Serial and Parallel Processing#

By default, all computations in Syncopy are executed sequentially relying solely on low-level built-in parallelization offered by external libraries like NumPy. The simplest way to enable full concurrency for a given Syncopy calculation is by using the parallel keyword supported by all Syncopy meta-functions, i.e.,

spec = spy.freqanalysis(data, method="mtmfft", foilim=[1, 150], tapsmofrq=10, parallel=True)

or

cfg = spy.get_defaults(spy.freqanalysis)
cfg.method = 'mtmfft'
cfg.foilim = [1, 150]
cfg.tapsmofrq = 10
cfg.parallel = True
spec = spy.freqanalysis(cfg, data)

Default parallelization is over trials, additional parallelization over channels can be achieved by using the chan_per_worker keyword:

spec = spy.freqanalysis(data,
                        method="mtmfft",
                        foilim=[1, 150],
                        tapsmofrq=10,
                        parallel=True,
                        chan_per_worker=40)

This would allocate the computation for each trial and 40 channel chunk to an independent computing process. Note that the number of parallel processes is generally limited, depending on the computing resources available. Hence setting chan_per_worker=1 can be actually quite inefficient when the data has say 200 channels but only 4 parallel processes are available at any given time. In general, if there are only few trials, it is safe and even recommended to set chan_per_worker to a fairly low number. On the other hand, depending on the compute cluster setup, being to greedy here might also spawn a lot of jobs and hence might induce long waiting times.

ACME - Cluster Setup#

More fine-grained control over allocated resources and load-balancer options is available via the routine esi_cluster_setup() which is available when ACME is installed. It provides a convenient way to launch a custom-tailored “cluster” of parallel workers (compute jobs if run on a cluster computing manager such as SLURM) on the ESI HPC. Thus, instead of simply “turning on” parallel computing via a keyword and letting Syncopy choose an optimal setup for the computation at hand, more fine-grained control over resource allocation and management can be achieved via running esi_cluster_setup() before launching the actual calculation. For example:

spyClient = spy.esi_cluster_setup(partition="16GBXL", n_jobs=10)

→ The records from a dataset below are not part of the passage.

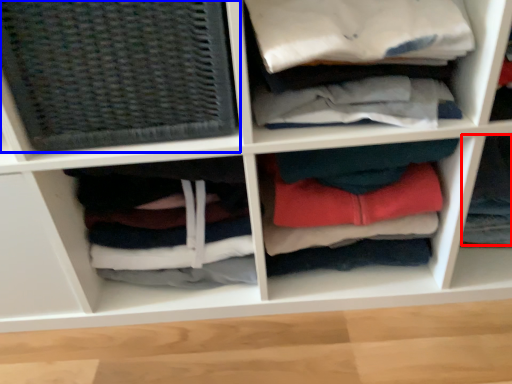
Question: Among these objects, which one is farthest to the camera, clothing (highlighted by a red box) or basket (highlighted by a blue box)?

Choices:
 (A) clothing
 (B) basket

Answer: (A)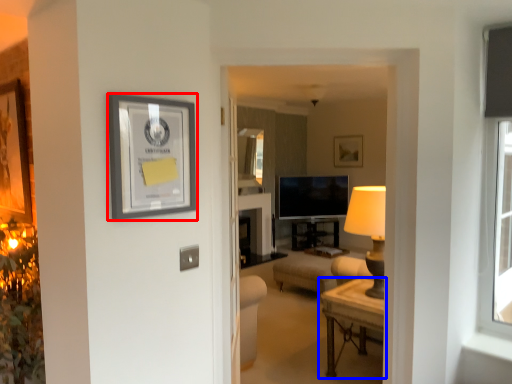
Question: Which object is further to the camera taking this photo, picture frame (highlighted by a red box) or table (highlighted by a blue box)?

Choices:
 (A) picture frame
 (B) table

Answer: (B)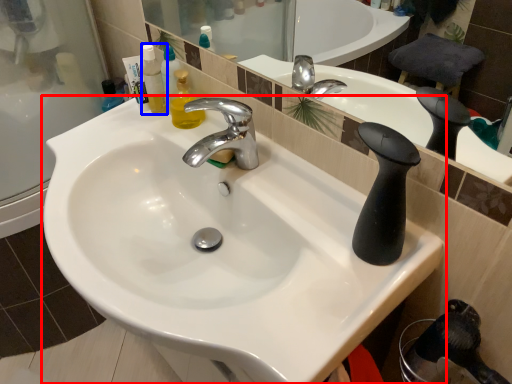
Question: Among these objects, which one is nearest to the camera, sink (highlighted by a red box) or mouthwash (highlighted by a blue box)?

Choices:
 (A) sink
 (B) mouthwash

Answer: (A)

starts 10 concurrent SLURM workers in the 16GBXL queue if run on the ESI HPC cluster. All subsequent invocations of Syncopy analysis routines will automatically pick up spyClient and distribute any occurring computational payload across the workers collected in spyClient.

Hint

If esi_cluster_setup is unavailable, have a look at Installing parallel processing engine ACME For general deployment on other HPC systems please contact the ACME team directly.

Manual Dask cluster Setup#

With parallel=True Syncopy looks for a running Dask client to attach to, and if none is found a Dask LocalCluster is started as a fallback to allow basic parallel execution on single machines.

If you are working on a HPC system, you can configure your own Dask cluster before running any Syncopy computations, and Syncopy will happily use the provided ressoures. See the Dask tutorial for a general introduction about allocating distributed computing ressources. On a SLURM cluster, a basic setup could look like this:

import dask.distributed as dd
import dask_jobqueue as dj
import syncopy as spy

slurm_wdir = "/path/to/workdir/"
n_jobs = 8
reqMem = 32
queue = 'slurm_queue'

cl = dj.SLURMCluster(cores=1, memory=f'{reqMem} GB', processes=1,
                     local_directory=slurm_wdir,
                     queue=queue)

cl.scale(n_jobs)
client = dd.Client(cl)

# now start syncopy computations,
# global dask `client` gets automatically recognized
# no need for `parallel=True`
spy.freqanalysis(...)

If the Dask clurm cluster was freshly requested, we first have to wait until all workers are ready:

Syncopy <check_workers_available> INFO: 0/8 workers available, waiting.. 0s
Syncopy <check_workers_available> INFO: 3/8 workers available, waiting.. 2s
Syncopy <check_workers_available> INFO: 7/8 workers available, waiting.. 4s
Syncopy <parallel_client_detector> INFO: ..attaching to running Dask client:
<Client: 'tcp://10.100.32.3:42673' processes=8 threads=8, memory=238.40 GiB>
[###################################     ] | 88% Completed | 52.3

Hint

For a basic introduction to HPC computing see this wiki and/or the Slurm documentation.